I just noticed the date of his death and see he was only 44 when he died. It makes me think of passages Robertson Davies wrote in Fifth Business, or maybe, What’s Bred in the Bone, where a priest is reflecting on his evolving understanding of the life of Jesus. The priest (if I remember this correctly), now an old man, is speaking to someone he knew in his youth, when he was new to the priesthood and his fervor was strong and his ideas about Christ and religion seemingly set for life.

“How do you feel the same now as you did then?” his questioner asks.

“I am twice as old now as Jesus was when he died,” said the old priest. “Things do look different now, from where I am today.”

Forgive the paraphrasing and the misremembering, all you Davies fans. What struck me at the time I read the passage was the likely truth of the old man’s words. I was younger then – 33 or 34, about the age of Jesus when he died – and I thought that some day I might look back on those words and weigh them.

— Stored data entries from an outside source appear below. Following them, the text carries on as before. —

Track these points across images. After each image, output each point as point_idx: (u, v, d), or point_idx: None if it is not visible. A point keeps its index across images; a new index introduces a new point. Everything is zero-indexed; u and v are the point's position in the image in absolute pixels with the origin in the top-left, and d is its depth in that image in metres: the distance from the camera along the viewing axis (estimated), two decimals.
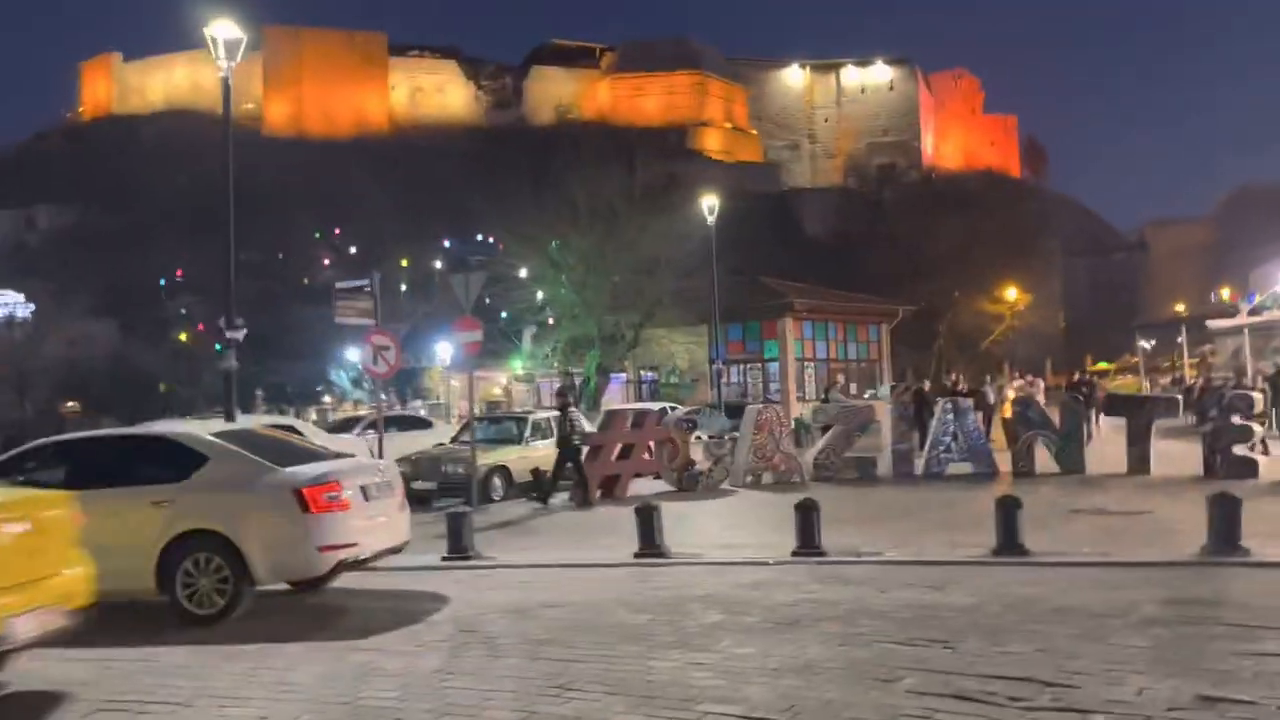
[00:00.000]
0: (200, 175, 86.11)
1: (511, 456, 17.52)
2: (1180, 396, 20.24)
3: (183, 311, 55.61)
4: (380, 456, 14.79)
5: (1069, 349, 74.09)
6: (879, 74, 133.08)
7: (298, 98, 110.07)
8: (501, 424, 19.02)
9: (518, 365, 41.11)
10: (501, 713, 5.41)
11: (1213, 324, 32.14)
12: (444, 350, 44.40)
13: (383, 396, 17.07)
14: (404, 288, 53.27)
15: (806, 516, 10.22)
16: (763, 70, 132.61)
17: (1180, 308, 66.70)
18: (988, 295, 51.70)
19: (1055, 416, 18.58)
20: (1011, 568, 9.30)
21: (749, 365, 42.17)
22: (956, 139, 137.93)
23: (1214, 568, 8.91)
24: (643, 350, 41.98)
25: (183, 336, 52.89)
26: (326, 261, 60.13)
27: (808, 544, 10.18)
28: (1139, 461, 17.34)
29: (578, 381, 39.35)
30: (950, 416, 18.20)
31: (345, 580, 9.69)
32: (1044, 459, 17.63)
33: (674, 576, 9.50)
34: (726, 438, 18.42)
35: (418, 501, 17.17)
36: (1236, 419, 16.68)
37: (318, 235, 58.55)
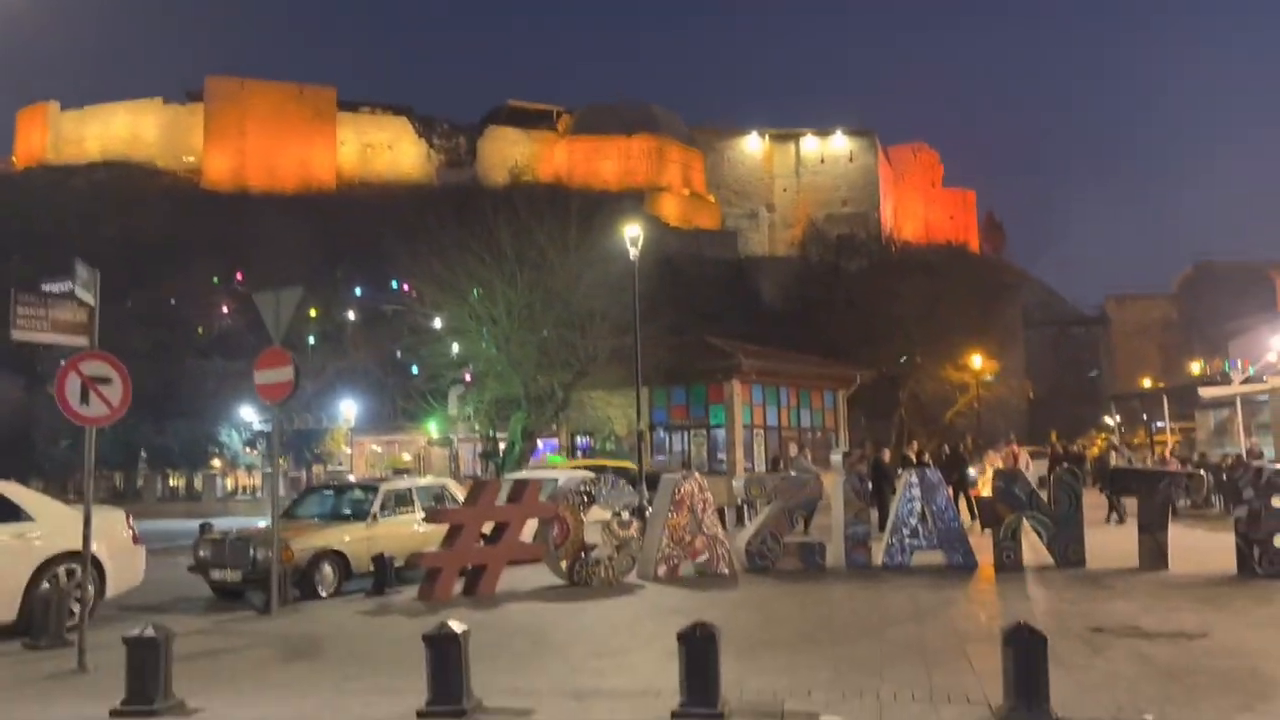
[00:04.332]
0: (129, 228, 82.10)
1: (348, 537, 13.42)
2: (1204, 473, 16.65)
3: (61, 362, 50.43)
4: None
5: (1033, 422, 71.30)
6: (838, 144, 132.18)
7: (241, 151, 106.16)
8: (343, 495, 14.93)
9: (432, 428, 36.89)
10: None
11: (1205, 391, 28.98)
12: (349, 409, 40.13)
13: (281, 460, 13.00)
14: (312, 341, 48.66)
15: (698, 652, 6.32)
16: (722, 138, 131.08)
17: (1147, 382, 64.25)
18: (951, 362, 48.52)
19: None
20: None
21: (693, 432, 38.34)
22: (915, 212, 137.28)
23: None
24: (577, 414, 38.10)
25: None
26: (225, 309, 55.57)
27: (699, 698, 6.27)
28: (1154, 554, 13.69)
29: (501, 446, 35.27)
30: (917, 492, 14.43)
31: None
32: (1032, 548, 13.96)
33: None
34: (634, 515, 14.54)
35: (229, 596, 13.10)
36: (1278, 501, 13.16)
37: (215, 280, 53.98)
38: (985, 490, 19.47)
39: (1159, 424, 62.12)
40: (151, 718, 6.59)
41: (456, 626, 6.52)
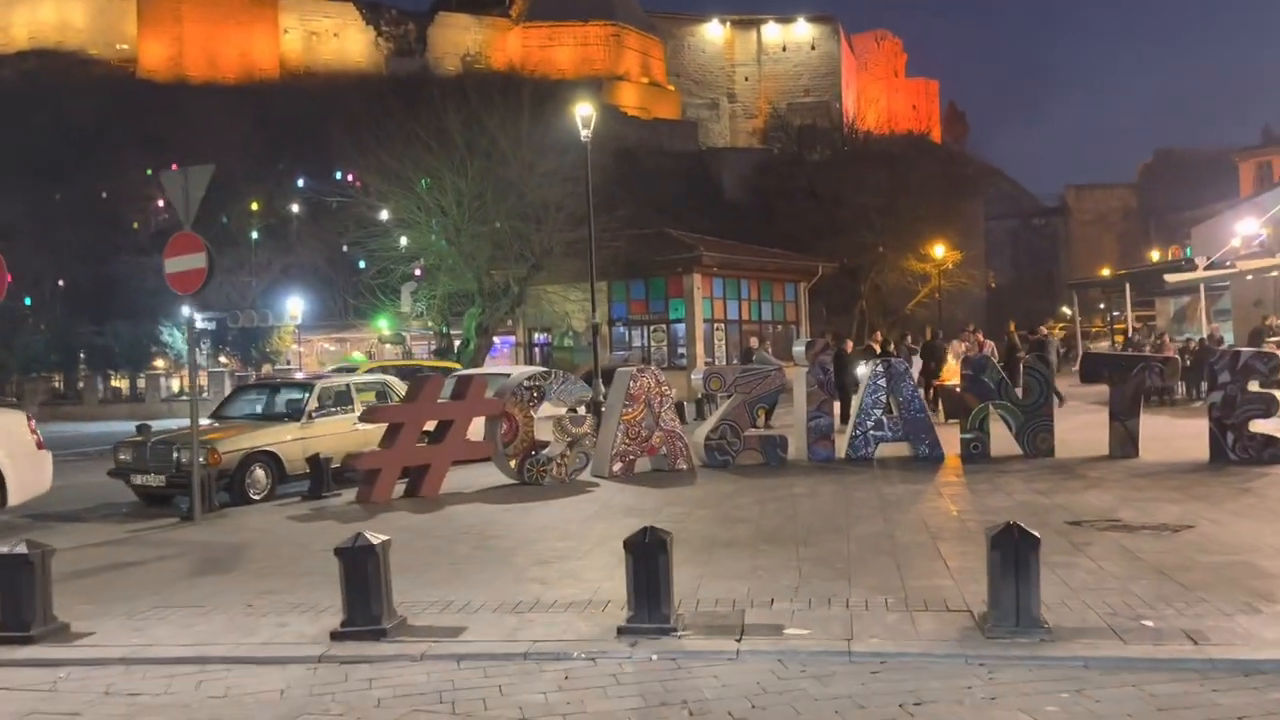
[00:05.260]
0: (60, 119, 78.02)
1: (284, 438, 12.57)
2: (1177, 357, 16.20)
3: None
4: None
5: (991, 313, 71.59)
6: (800, 32, 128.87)
7: (177, 38, 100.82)
8: (276, 393, 14.00)
9: (383, 325, 35.74)
10: None
11: (1170, 277, 28.61)
12: (295, 307, 38.72)
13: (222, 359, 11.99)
14: (255, 236, 46.47)
15: (647, 561, 5.60)
16: (682, 25, 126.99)
17: (1106, 271, 64.29)
18: (913, 253, 47.84)
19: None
20: (1029, 670, 4.83)
21: (653, 326, 37.63)
22: (878, 101, 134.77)
23: None
24: (534, 309, 37.20)
25: None
26: (161, 203, 52.54)
27: (649, 611, 5.58)
28: (1125, 442, 13.26)
29: (456, 344, 34.35)
30: (882, 383, 13.83)
31: None
32: (998, 437, 13.49)
33: (360, 705, 4.80)
34: (590, 411, 13.83)
35: (156, 502, 12.28)
36: (1255, 385, 12.72)
37: (149, 173, 50.96)
38: (950, 379, 19.04)
39: (1116, 313, 62.36)
40: (26, 645, 5.80)
41: (373, 537, 5.75)
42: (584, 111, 22.50)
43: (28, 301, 46.31)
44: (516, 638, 5.65)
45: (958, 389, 17.13)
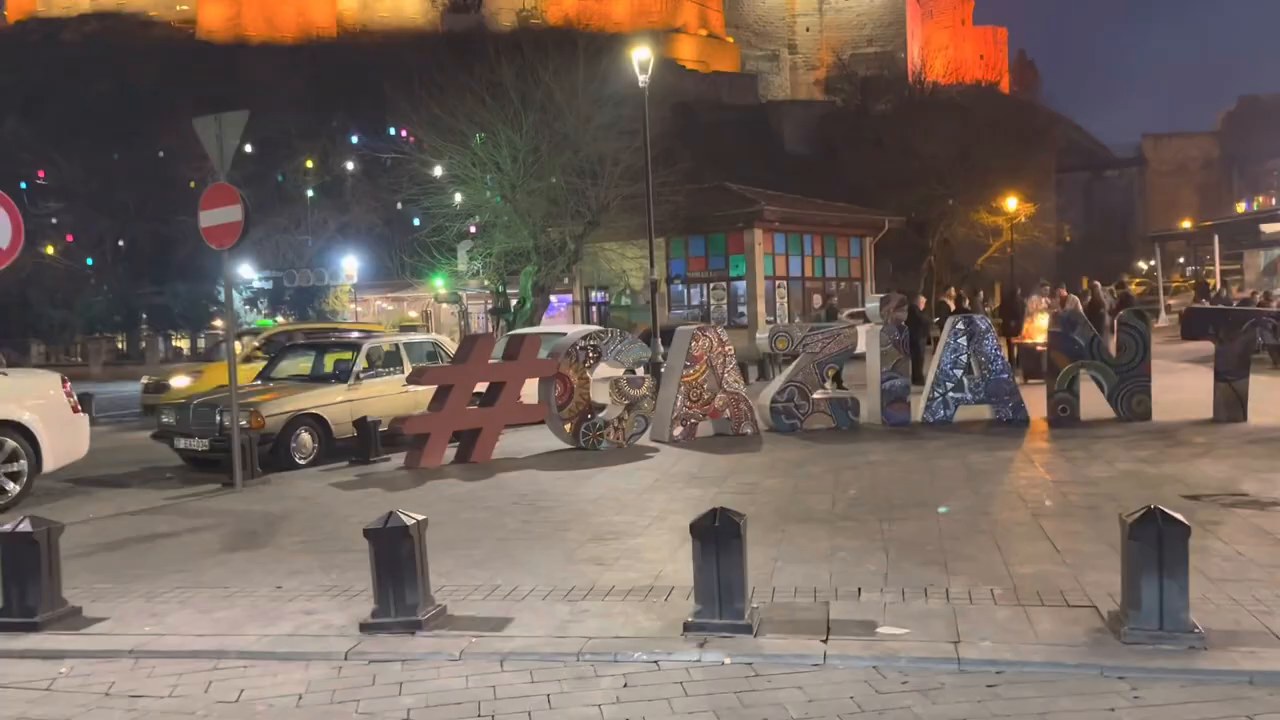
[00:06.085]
0: (121, 82, 78.81)
1: (331, 400, 12.04)
2: None
3: (53, 221, 47.92)
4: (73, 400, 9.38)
5: (1064, 268, 69.15)
6: None
7: None
8: (324, 353, 13.47)
9: (439, 283, 35.30)
10: None
11: (1267, 227, 26.89)
12: (350, 265, 38.48)
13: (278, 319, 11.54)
14: (311, 194, 46.21)
15: (717, 549, 4.85)
16: None
17: (1186, 224, 61.63)
18: (984, 206, 45.96)
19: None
20: (1182, 688, 4.02)
21: (713, 284, 36.74)
22: (944, 51, 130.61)
23: None
24: (591, 267, 36.48)
25: (50, 249, 45.65)
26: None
27: (719, 605, 4.85)
28: (1232, 405, 12.15)
29: (512, 302, 33.78)
30: (963, 341, 12.85)
31: None
32: (1087, 400, 12.50)
33: (385, 717, 4.15)
34: (649, 372, 13.11)
35: (203, 465, 11.87)
36: None
37: None
38: (1033, 338, 17.97)
39: (1193, 267, 59.64)
40: (31, 632, 5.27)
41: (407, 517, 5.09)
42: (641, 56, 21.57)
43: (90, 262, 46.89)
44: (568, 633, 4.96)
45: (1039, 347, 16.12)
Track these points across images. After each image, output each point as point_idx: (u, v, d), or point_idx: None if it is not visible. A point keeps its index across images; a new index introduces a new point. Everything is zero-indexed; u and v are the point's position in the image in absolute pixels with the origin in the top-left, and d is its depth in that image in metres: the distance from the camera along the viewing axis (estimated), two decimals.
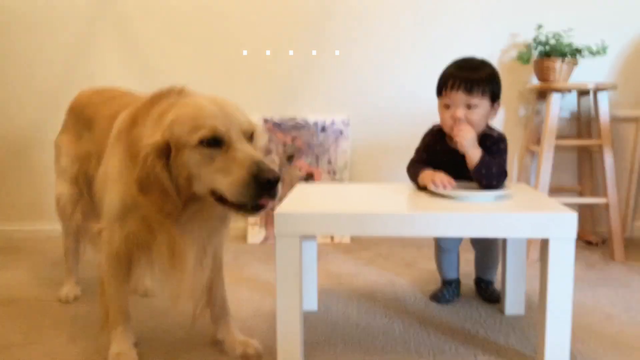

Well, I am too busy to weigh them now. All I can do is hold them up in the light of this coffee shop window and turn them a bit. They seem true, the light shines through them. I can reflect on the life and pain and glory of Gerard Manly Hopkins from a new perspective, that of outliving his 44 years; that of surviving some hellish years of my own.

I don’t have any great wisdom or insight to offer, just that yes, things do look different from the perch at the end of the branch. Flight is inviting, it always has been. Endurance is important, if only because we say it is. Not leaving the branch before our time means everything in the world to those who’s lives we light, and to those whom in turn light our own.